Война (Слонимский, Тихонов) - страница 13

Кирилл Левин

Танненберг

Повесть

1

Эшелон был в пути уже пятый день. С непонятной медленностью двигался он к западу, часто подолгу ждал на полустанках. Большие поля тянулись по сторонам дороги. Сухие копны хлеба, похожие на юрты кочевников, стояли прямыми рядами. Поля уходили в даль. Потом начинался лес. В кустах росла ежевика, и когда поезд останавливался, солдаты прыгали вниз и собирали темные ягоды. Вокруг была тишина. Ночи наступали теплые, ясные. В небе высыпало много звезд. В теплушках не зажигали огней. Во мраке блестели огоньки папирос, слышались тихие голоса. Засыпал эшелон, и вдруг лязгали буфера, повизгивали колеса, паровоз неторопливо тащил вагоны. Как-то ночью видели в лесу костер. Два человека сидели неподвижно, охватив руками колени. Из лесу выскочил — крупный пес, долго бежал рядом с вагонами, потом прыгнул в кусты, исчез. На больших станциях приходили толпы с оркестрами, флагами, пели гимн, кричали «ура». Женщины раздавали булки и папиросы. Пока стояли в каком-то городе, из женского монастыря монашки привезли целую корзину образков, кланяясь, совали их солдатам. Примчалась коляска, запряженная парой караковых лошадей. Человек в белой фуражке выбежал на перрон и пожимал руки офицерам.
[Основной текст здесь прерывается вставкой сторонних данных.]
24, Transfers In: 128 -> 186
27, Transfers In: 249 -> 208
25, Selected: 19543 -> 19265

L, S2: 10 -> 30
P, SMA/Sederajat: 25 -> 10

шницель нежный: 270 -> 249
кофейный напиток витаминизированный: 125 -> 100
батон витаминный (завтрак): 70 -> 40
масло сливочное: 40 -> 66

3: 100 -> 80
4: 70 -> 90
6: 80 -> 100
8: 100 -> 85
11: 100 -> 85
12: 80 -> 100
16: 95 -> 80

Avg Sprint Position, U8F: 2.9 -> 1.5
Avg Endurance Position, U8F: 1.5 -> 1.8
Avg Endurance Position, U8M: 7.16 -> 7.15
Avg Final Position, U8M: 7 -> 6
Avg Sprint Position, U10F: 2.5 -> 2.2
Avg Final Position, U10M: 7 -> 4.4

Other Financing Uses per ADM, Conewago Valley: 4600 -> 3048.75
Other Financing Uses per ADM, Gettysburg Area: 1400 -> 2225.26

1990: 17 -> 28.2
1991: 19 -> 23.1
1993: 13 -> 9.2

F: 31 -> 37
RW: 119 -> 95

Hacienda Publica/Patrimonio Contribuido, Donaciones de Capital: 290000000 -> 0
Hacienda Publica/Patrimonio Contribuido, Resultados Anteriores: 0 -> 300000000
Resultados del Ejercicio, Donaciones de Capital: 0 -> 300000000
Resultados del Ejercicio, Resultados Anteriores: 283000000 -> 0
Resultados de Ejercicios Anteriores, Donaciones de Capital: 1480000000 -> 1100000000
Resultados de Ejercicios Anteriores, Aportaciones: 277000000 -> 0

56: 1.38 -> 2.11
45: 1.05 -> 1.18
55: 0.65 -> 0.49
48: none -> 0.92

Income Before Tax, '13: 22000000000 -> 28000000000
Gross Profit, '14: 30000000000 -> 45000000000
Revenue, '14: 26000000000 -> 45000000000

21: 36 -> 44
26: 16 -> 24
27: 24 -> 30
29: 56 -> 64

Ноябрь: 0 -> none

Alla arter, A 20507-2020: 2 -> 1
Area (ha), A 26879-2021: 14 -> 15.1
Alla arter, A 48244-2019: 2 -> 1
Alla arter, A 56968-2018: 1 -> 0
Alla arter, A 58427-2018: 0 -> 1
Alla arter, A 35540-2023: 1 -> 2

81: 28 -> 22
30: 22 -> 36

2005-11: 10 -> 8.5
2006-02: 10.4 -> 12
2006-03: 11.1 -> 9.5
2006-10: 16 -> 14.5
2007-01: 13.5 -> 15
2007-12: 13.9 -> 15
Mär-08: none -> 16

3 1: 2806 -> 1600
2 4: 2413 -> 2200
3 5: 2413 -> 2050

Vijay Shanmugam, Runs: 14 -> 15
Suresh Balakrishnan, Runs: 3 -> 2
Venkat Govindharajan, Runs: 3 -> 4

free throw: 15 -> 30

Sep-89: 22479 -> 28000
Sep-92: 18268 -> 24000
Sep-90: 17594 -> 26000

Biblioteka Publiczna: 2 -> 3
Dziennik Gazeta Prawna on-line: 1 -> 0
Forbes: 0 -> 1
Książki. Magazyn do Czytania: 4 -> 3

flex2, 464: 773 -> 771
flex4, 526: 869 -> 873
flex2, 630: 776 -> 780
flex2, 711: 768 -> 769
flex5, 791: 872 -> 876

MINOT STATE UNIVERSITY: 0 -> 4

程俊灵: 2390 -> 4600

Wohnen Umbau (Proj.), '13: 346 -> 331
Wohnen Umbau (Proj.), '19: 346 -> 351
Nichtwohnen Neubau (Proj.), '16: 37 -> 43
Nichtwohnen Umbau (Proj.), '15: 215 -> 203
— Ах, господа, господа, как я вам завидую! — громко восклицал он. — Как я вам завидую!

Его глаза увлажнились, он пригласил офицеров к себе.

Представил им свою жену, короткую, кривоногую, чем-то напоминавшую кактус.

За станционными зданиями на круглых грязных площадях, одинаковых, кажется, на всех захолустных российских станциях, стояли мужицкие телеги. Маленькие пузатые лошадки были привязаны к обгрызанным столбам. Их владельцы опасливо вылезали на перрон, в недоумении и страхе оглядывали длинную теплушечную цепь, солдат, сидевших на полу теплушек и свесивших наружу ноги, походные кухни, стоявшие на открытых платформах.

Пожилой рыжеватый крестьянин, одетый, несмотря на лето, в полушубок, вытирая шапкой слезящиеся трахомные глаза, рассказывал солдатам, что у них в деревне в течение трех дней забрали почти всех мужиков.

— Идите, значит, и идите, — негромко жаловался он. — А зачем нам идти? Ничего нам неизвестно и не объяснено. Это, дорогие, все равно как в сказке. Налетел змей-горыныч, выхватил любого и унес… Горько, ох, как горько мужику.

Шея у него была коричневая, обожженная солнцем, лицо сухое, потрескавшееся, на щеках и подбородке заросшее бородой. Солдаты молча смотрели на него. Среди них было много запасных, только-только оставивших свои деревни, и им был близок и весь до мелочей понятен этот мужик, летом ходивший в полушубке. О войне они знали не больше его, хотя были в защитных рубашках, вооружены и должны были в ближайшие дни столкнуться с тем неведомым врагом, о котором с таким недоумением говорил мужик.